Gökyüzündeki aldatıcı Neptün kontakları, devam etmekte olan Mars retrosu ve çok yakında başlayacak olan Merkür retrosunun ayak sesleri, kıyıya vuran çerçöp gibi sahte olanı ayağımızın ucuna taşıyıp dururken… Dolunay yöneticisi Merkür dahil tüm kişisel gezegenler sınır aşımında – yani sınırları aşan hadsizlikte eylemlere zemin hazırlarken… Akrep-Boğa tutulmalarıyla en ilkel hallerimizin şovu tüylerimizi ürpertmeye ve güvenlik algımızı sarsmaya devam ederken…

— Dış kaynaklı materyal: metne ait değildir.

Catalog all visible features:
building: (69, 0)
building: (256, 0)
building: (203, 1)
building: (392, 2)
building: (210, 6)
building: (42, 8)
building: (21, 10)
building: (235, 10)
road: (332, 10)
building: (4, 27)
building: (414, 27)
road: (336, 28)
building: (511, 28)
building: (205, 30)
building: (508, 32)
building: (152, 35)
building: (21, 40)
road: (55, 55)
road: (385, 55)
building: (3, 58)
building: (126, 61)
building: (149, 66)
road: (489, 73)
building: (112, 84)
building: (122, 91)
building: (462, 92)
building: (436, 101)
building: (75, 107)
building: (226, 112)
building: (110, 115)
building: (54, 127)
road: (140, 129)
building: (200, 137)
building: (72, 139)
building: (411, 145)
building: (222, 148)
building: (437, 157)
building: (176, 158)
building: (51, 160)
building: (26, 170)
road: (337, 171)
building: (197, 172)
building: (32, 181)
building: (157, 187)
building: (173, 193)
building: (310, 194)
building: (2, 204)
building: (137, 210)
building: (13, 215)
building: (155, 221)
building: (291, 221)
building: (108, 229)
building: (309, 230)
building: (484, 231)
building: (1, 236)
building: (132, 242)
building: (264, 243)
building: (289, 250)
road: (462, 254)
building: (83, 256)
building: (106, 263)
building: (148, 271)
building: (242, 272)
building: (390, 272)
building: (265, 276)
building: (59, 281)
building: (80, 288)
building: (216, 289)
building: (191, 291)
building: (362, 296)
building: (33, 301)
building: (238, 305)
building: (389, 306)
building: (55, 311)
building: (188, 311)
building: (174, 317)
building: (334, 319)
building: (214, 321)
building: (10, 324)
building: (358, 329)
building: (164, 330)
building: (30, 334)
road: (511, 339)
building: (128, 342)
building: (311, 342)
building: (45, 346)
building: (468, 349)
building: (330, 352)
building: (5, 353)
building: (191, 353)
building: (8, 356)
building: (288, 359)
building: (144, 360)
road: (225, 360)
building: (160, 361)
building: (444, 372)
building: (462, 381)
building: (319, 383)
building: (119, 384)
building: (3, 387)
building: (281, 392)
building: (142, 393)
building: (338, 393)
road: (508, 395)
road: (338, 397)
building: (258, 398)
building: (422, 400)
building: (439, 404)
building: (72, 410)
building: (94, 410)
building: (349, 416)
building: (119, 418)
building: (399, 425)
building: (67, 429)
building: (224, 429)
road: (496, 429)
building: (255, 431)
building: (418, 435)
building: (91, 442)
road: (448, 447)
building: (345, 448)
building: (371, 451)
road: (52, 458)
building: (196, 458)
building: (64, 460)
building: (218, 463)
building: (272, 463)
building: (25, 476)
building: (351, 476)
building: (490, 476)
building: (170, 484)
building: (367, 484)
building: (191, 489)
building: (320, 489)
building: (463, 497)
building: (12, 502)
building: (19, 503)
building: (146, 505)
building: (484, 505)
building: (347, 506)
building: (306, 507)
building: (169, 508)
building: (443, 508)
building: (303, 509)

Bu dolunay Orion’un en parlak yıldızı Rigel sabiti üzerinde parlıyor, gerçeği görebileni, gerçek bilgiyle yüceltmeyi istiyor. Dolunay yöneticisinin de düzenleyicisi, karma lordu Satürn elini omzumuza koymuş, illüzyondan uyanmak isteyen ruhumuzu destekliyor. Hadi biz gerçek olanın peşine düşelim. Araştıralım, okuyalım, seyahat edelim ve soru soralım. Hem içimizde hem dışımızda varolan dualite ile yüzleşmeyi seçmek, suçlamaktan, şikayet etmekten ya da bir köşeye çekilip “ben oynamıyorum” demekten zor, bunu biliyorum. Ancak varoluş potansiyelimizle, yüksek benliğimizle, ruhumuzun o kayıp ikiziyle bütünleşebilmemiz için tek yol bu. Akılla, bilgiyle, saf ve yargısız bir zihinle yücelmenin tek yolu bu. Tanrısal birliği hakikatle tadabilmenin, o şifalı suyu içebilmenin yolu, önce tertemiz, dürüst, yargısız bir Merkür’den geçiyor. Geriye yalnızca yola çıkmak kalıyor. Gerçeğe, yalnızca gerçeğe doğru.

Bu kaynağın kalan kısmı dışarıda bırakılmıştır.